2008 Congo football riots
| Date | 14 September 2008 |
| Location | Butembo, Nord-Kivu, Democratic Republic of the Congo0°09′N 29°17′E﻿ / ﻿0.150°N 29.283°E |
| Result | 13 people dead, 36 injured |

= 2008 Congo football riots =

Riot

On Sunday 14 September 2008, a riot broke out in connection with a football game in Butembo, in the province of Nord-Kivu, in the eastern part of the Democratic Republic of the Congo. The teams playing were Socozaki and Nyuki System, which are two local clubs whose games are considered derbies. The riots were sparked by accusations that one of the football players was using witchcraft. Nyuki were losing the game, and their goalkeeper tried to advance up the pitch and cast a spell that would turn the game around. This caused a brawl between the players, and when a police commander tried to intervene, he was pelted by stones from the spectators. To regain control of the situation, the police forces reportedly fired canisters of tear gas into the crowd, an action that caused a stampede.

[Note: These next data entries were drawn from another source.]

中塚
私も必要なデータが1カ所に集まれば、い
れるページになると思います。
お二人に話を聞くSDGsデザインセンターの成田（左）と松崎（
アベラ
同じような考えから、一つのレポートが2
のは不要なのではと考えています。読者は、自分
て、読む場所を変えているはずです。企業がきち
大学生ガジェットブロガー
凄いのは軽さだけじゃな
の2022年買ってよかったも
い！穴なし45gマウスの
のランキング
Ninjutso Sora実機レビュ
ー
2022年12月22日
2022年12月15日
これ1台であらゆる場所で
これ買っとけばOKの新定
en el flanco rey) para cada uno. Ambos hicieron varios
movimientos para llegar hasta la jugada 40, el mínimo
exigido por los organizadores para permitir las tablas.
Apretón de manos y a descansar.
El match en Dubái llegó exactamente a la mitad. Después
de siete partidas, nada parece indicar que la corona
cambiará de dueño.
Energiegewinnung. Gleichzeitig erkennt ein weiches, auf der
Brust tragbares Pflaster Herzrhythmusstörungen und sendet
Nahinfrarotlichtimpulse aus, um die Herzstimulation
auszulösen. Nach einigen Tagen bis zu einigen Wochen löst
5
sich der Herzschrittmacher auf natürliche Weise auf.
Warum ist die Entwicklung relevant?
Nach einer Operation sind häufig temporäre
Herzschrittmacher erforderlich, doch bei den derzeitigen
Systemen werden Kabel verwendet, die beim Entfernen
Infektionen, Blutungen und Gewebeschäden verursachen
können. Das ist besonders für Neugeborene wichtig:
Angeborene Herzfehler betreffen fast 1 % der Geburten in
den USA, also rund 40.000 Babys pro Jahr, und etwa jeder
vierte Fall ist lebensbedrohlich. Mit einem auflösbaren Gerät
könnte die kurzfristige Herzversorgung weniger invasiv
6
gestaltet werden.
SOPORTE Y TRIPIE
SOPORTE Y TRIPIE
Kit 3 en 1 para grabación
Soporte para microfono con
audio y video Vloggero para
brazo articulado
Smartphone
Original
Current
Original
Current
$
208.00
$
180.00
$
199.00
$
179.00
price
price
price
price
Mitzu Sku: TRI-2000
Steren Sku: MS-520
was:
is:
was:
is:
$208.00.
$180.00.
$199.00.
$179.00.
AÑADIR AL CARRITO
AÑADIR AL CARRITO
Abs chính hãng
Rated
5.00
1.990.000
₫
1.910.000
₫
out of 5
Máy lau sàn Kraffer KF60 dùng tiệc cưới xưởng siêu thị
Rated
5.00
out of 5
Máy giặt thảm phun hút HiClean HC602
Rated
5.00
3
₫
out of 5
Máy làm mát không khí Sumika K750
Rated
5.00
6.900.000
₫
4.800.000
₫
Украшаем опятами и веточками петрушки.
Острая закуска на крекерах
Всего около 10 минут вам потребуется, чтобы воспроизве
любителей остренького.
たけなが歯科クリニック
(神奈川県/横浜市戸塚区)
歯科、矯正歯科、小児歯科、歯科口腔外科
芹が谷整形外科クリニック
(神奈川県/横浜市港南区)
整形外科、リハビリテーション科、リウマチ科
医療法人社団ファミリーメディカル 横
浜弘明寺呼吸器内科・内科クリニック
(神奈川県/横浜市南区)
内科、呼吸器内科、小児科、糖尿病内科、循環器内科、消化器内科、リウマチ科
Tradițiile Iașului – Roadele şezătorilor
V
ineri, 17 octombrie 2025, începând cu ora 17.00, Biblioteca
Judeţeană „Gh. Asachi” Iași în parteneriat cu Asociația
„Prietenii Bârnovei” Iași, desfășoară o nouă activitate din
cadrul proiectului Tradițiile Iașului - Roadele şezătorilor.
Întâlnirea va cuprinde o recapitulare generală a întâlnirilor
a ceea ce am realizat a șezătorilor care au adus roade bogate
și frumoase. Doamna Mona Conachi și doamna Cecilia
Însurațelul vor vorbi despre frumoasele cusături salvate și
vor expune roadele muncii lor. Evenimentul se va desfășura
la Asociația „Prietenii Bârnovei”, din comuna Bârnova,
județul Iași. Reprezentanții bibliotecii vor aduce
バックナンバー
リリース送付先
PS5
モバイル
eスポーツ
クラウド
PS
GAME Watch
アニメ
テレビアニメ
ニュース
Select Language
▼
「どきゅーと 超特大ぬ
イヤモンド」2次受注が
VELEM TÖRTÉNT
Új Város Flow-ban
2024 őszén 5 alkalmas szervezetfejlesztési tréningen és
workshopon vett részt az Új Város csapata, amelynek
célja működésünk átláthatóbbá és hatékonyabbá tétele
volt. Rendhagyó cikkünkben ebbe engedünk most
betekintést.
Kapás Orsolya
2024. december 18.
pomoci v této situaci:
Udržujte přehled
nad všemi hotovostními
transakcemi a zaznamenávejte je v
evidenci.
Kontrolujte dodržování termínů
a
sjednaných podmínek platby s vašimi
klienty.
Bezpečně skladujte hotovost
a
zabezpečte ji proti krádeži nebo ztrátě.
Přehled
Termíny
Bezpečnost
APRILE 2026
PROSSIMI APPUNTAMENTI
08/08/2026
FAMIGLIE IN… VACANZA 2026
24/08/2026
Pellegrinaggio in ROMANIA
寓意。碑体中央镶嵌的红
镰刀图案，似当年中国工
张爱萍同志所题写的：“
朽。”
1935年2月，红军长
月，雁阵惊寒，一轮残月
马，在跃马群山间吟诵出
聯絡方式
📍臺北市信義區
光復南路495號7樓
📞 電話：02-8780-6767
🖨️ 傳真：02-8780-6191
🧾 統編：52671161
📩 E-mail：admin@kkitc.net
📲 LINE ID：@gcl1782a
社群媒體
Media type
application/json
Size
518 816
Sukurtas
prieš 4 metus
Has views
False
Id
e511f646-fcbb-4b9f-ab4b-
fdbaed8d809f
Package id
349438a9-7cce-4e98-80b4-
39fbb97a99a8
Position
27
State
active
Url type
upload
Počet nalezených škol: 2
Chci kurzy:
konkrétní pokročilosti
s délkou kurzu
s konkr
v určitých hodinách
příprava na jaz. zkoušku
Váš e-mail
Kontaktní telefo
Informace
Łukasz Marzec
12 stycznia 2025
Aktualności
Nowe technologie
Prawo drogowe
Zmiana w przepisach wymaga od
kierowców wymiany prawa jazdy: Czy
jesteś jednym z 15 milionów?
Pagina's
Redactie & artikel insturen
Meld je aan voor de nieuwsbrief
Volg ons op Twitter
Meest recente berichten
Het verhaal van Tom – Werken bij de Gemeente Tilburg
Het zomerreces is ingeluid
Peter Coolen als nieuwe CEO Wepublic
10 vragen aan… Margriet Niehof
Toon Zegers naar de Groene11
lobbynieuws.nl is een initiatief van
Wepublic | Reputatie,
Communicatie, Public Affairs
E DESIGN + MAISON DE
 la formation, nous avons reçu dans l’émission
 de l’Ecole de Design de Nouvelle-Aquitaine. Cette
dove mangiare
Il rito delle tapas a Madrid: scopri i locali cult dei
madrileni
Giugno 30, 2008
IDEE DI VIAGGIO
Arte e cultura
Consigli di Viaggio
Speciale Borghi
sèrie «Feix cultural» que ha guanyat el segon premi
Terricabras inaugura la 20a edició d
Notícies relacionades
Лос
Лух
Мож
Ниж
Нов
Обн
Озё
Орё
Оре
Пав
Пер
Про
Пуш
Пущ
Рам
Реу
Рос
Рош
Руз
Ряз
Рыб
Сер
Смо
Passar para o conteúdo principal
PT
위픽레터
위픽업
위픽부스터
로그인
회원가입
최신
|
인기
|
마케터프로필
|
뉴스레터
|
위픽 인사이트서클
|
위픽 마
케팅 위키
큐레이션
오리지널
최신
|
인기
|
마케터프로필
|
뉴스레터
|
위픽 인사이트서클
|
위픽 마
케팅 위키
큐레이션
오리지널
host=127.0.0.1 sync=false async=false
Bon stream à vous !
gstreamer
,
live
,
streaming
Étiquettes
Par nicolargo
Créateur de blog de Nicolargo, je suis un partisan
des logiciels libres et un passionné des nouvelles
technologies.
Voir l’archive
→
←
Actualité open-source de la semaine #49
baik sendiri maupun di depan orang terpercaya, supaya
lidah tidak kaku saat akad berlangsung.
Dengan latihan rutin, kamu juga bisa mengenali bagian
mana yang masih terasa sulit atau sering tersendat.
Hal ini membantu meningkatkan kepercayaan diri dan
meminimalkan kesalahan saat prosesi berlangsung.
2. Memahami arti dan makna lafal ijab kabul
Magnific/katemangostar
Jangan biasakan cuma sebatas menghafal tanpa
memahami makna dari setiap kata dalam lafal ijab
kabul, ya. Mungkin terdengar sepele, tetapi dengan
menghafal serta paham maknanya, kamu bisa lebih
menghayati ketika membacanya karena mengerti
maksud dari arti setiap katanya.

On the next day, dozens of teenagers staged a protest in the town. The regional governor, Julien Paluku Kahongya, attended the funerals and visited the injured in hospital, and promised a full investigation of the events. He reported that the firing of shots into the air by the police had caused panic, and the deaths were then caused by the ensuing mass flight. 13 people were killed by suffocation, while 36 others were injured. With two or three exceptions, the victims were all children; most were between the ages of 11 and 16. An eleven-member team has been set up to study the incident by the local regime.

Reports of the events came from the local UN-funded radio station Radio Okapi. Nord-Kivu has been the scene of widespread conflict between Congo government forces and rebels in recent years, and a great number of people have been displaced. Despite the fact that the Second Congo War officially ended in 2003, violence is still raging in this part of the country. Traditional animist beliefs are still strong in this part of Africa, and exist side by side with Christianity and Islam.